The Court of Appeals rejected 330 West's arguments. The Court noted that, "While it is true that the habendum clause is generally the best depiction of an interest conveyed, the inquiry is not that narrow." The Court continued, "[e]very instrument creating [or] transferring ... an estate or interest in real property must be construed according to the intent of the parties, so far as such intent can be gathered from the whole instrument, and is consistent with the rules of law."

Taking into account all the pertinent facts and circumstances, the Court concluded that the restrictions in this case limit the property's use and "run with the land," binding 330 West and all subsequent purchasers.

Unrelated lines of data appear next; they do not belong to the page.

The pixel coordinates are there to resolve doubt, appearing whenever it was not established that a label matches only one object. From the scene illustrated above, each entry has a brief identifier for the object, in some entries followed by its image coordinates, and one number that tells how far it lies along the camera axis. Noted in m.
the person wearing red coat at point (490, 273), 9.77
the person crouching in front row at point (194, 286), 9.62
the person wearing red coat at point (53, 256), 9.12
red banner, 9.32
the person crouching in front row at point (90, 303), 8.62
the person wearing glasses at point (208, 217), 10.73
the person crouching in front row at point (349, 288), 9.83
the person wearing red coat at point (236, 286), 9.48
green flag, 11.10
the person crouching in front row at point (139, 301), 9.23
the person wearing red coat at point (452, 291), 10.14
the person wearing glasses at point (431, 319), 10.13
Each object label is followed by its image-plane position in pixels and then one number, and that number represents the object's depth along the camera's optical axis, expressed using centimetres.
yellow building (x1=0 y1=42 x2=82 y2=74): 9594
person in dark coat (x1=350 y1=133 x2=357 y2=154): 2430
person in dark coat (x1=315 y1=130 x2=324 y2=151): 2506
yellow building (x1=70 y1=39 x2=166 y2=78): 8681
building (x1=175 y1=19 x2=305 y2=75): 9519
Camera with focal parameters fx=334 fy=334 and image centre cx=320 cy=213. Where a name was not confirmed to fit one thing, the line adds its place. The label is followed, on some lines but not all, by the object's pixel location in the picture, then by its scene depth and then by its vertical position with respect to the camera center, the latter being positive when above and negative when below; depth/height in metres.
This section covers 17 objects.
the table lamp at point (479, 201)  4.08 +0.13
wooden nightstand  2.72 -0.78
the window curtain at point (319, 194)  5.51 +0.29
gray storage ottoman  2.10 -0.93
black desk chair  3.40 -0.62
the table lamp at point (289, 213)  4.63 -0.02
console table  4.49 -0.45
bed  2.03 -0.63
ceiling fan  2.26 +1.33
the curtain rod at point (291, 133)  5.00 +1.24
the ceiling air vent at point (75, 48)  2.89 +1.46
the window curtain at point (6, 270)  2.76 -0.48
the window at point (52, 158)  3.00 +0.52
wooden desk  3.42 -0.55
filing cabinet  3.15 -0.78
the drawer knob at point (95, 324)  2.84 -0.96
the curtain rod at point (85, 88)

Here's why:

First, the Court determined that the parties intended the covenants to "run with the land." The references in the deed to the statutory restrictions, the language stating the covenants would run with the land, and the low purchase price, were all factors that reinforced that determination.

Second, the covenants "touched" and "concerned" the land because, under the deed, the duty to rehabilitate the building was ongoing in nature and was not extinguished when the property was transferred. Additionally, 330 West accepted title with notice of the deed's restrictions and the pending lawsuit's allegations.

Third, the City could enforce this covenant against 330 West because there was "privity of estate," since 330 West's rights and interests in the property could be traced back to the City by way of the deed.

Interestingly, despite the adverse ruling, all was not lost. The court suggested that these deed restrictions would not run "in perpetuity" and that once the governing restrictions expired "by their own terms" or an owner made a special application to the court to "extinguish" them "by reason of changed conditions or other cause," a different use of the property might be realized at some point in the future.

So, as far as real estate is concerned, it looks like only "hope" (rather than deed restrictions) springs eternal.

For a copy of the Court of Appeals's decision, please use this link: 328 Owners Corp. v. 330 W. 86 Oaks Corp.


*The habendum clause is a part of a deed that traditionally defines the extent of the interest granted. The formal parts of a deed are now not as important, and courts generally read the document as a whole.